Christmas is over. My house is in a state of dissarray. Boxes are covering the floor. Little pieces of wrapping paper are getting caught on the bottom of my foot. Kids are happily enjoying their loot. I'm soaking it all in...kinda. I actually can't remember what day it is. Christmas vacation is usually my time to just unwind. I have a heck of a lot of plans for things I'd like to do: organize pictures, put them in albums, make meals for people who need them, organize a few rooms, etc..... But for now, I'm just enjoying the mess. I'm blessed with it.
Our break has been good thus far. I'm entirely thrilled that I was able to simplify my brain and my holiday season enough to just enjoy what I love, sans all the pinterest ideas I had rolling around in there. The ideas would have kicked butt, but I know that it would have stressed me out, and that is NOT what I wanted my kids to remember about this season. I wanted them to remember the magic, the lights, the traditions, the holiday movie collection, baking, cuddling together playing games, and of course baby Jesus. And that's exactly what we did.
We are so entirely blessed to have family that lives close. It may actually be the only reason I stick around the Midwest. This mama sprouted wings a LONG time ago, but knowing that my family is all here is reason enough to stick around....for now. :)
Christmas Eve was spent with my mom and Dave. Kicking off the evening was the candlelight service I grew up attending. It was very nostalgic heading back there. The people may be somewhat different, but the traditions have remained. My favorites? The "O Holy Night" solo and the candlelight singing of "Silent Night". So so special.
We finished off the evening with food, fellowship, games, and gifts. Fun was had by all.
We decided to go home and sleep in our own bed this year instead of going to my dad's to stay overnight. We always felt like we were putting people out, and there's nothing like sleeping in your own bed. We were up bright and early (read 8:00) and headed back to Sioux Center to make breakfast and spend some time with my dad, siblings and nieces.
Christmas evening was spent with the Wolfswinkels. Poor Elias got sick a few hours in, and that was the end of that. I felt so bad for the poor buddy. It seems like many people were affected with the flu this year. I hope all of you who were are on the mend! More time was spent snacking, chatting and opening gifts. Dan's mom is so creative when it comes to putting together fun games for Christmas. We enjoyed a little Tribond and earned ourselves a little cash and goodies. It was a great evening!

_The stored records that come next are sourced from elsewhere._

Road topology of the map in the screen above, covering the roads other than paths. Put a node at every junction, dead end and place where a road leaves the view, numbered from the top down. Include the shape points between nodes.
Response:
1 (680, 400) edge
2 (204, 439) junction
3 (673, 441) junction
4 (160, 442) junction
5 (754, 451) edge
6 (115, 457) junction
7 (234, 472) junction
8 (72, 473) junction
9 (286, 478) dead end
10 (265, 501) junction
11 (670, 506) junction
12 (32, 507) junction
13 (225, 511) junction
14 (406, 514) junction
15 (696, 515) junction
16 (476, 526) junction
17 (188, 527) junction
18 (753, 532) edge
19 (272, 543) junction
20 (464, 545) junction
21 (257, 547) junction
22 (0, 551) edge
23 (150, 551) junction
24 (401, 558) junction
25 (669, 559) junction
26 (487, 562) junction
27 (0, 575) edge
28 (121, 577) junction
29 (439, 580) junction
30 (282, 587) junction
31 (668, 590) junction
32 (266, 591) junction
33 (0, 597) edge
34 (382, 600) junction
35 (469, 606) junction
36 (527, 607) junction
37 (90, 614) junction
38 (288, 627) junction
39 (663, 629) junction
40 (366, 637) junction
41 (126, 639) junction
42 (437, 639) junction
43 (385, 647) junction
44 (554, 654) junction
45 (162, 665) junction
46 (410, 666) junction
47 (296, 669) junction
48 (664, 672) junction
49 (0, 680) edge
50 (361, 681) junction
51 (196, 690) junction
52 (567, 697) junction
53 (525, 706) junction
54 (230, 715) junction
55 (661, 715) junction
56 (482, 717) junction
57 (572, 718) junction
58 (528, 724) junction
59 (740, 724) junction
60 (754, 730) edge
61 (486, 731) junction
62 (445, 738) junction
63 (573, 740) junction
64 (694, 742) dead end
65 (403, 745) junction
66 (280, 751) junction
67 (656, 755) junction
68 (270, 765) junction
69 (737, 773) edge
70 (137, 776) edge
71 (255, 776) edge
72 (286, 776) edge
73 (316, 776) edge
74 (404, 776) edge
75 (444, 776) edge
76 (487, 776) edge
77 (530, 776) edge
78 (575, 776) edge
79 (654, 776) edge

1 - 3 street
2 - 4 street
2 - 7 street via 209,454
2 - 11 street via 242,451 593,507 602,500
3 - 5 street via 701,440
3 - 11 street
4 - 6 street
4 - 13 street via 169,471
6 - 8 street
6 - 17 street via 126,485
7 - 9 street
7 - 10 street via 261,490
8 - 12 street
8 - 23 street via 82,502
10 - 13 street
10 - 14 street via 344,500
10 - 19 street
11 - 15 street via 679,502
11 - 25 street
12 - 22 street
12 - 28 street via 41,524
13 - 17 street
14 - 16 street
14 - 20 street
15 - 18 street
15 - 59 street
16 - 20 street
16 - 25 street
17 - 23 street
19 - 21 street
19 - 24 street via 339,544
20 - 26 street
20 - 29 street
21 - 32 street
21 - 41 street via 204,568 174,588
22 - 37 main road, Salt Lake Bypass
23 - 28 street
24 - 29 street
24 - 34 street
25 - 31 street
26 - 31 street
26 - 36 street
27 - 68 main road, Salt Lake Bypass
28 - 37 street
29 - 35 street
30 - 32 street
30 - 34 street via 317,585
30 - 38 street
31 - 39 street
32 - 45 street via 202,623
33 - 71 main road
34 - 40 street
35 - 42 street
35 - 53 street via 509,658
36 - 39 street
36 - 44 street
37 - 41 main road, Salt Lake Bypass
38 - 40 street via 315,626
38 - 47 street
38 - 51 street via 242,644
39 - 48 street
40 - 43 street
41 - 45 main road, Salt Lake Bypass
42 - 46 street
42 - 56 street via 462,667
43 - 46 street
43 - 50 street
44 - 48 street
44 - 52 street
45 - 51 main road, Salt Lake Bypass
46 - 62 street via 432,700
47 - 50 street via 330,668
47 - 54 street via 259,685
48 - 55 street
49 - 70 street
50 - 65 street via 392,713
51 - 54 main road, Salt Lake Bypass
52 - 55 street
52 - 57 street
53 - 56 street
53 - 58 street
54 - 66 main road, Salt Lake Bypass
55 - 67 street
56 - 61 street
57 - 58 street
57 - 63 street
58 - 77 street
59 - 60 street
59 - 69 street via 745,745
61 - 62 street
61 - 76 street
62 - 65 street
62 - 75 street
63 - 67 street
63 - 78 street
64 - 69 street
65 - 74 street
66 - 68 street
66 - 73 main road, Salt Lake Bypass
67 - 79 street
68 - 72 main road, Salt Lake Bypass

Finally, we had our Christmas this morning with our kiddos. It's always fun for me to reflect on our Christmas and the traditions. It's never on the same day, but our traditions are the same and we've built upon them over the years. I love to see how our Christmas is a combination of what we both grew up doing. I never did stockings or a real tree, but that was a big part of Dan's Christmases that I've grown to love tremendously as our own. In fact they are some of my favorites. We always read the story of Jesus birth from the big old Bible that never gets touched throughout the year and sang Christmas carols before opening presents. We incorporate those things too. We've also added in making a birthday cake for baby Jesus into our holiday hoopla. I'm excited to see where these traditions take us in years to come. We decided to take out individual gifts for our kids this year. We still gave them stockings, Santa gifts, and a couple of things they could share, and instead invested in an overnight getaway to make a few new memories to add to their childhood story books. For Dan, I regifted the 12 months of dates that was started back in 2012 before I broke my ankle. We're going to try this again, starting with our January date to Grand Falls casino to watch Nicholas David (former Voice finalist) sing and spend a night at the hotel. I'm looking forward to 2014!
I hope that you were able to find some merry and bright in your holiday, even if it was a tough year for you. Know that you were thought about and prayed about this year during your trials and heartache. I pray that you will find peace in 2014 and are able to grow from this year. I'll be back in a few days with a letter to 2013! Happy day after Christmas!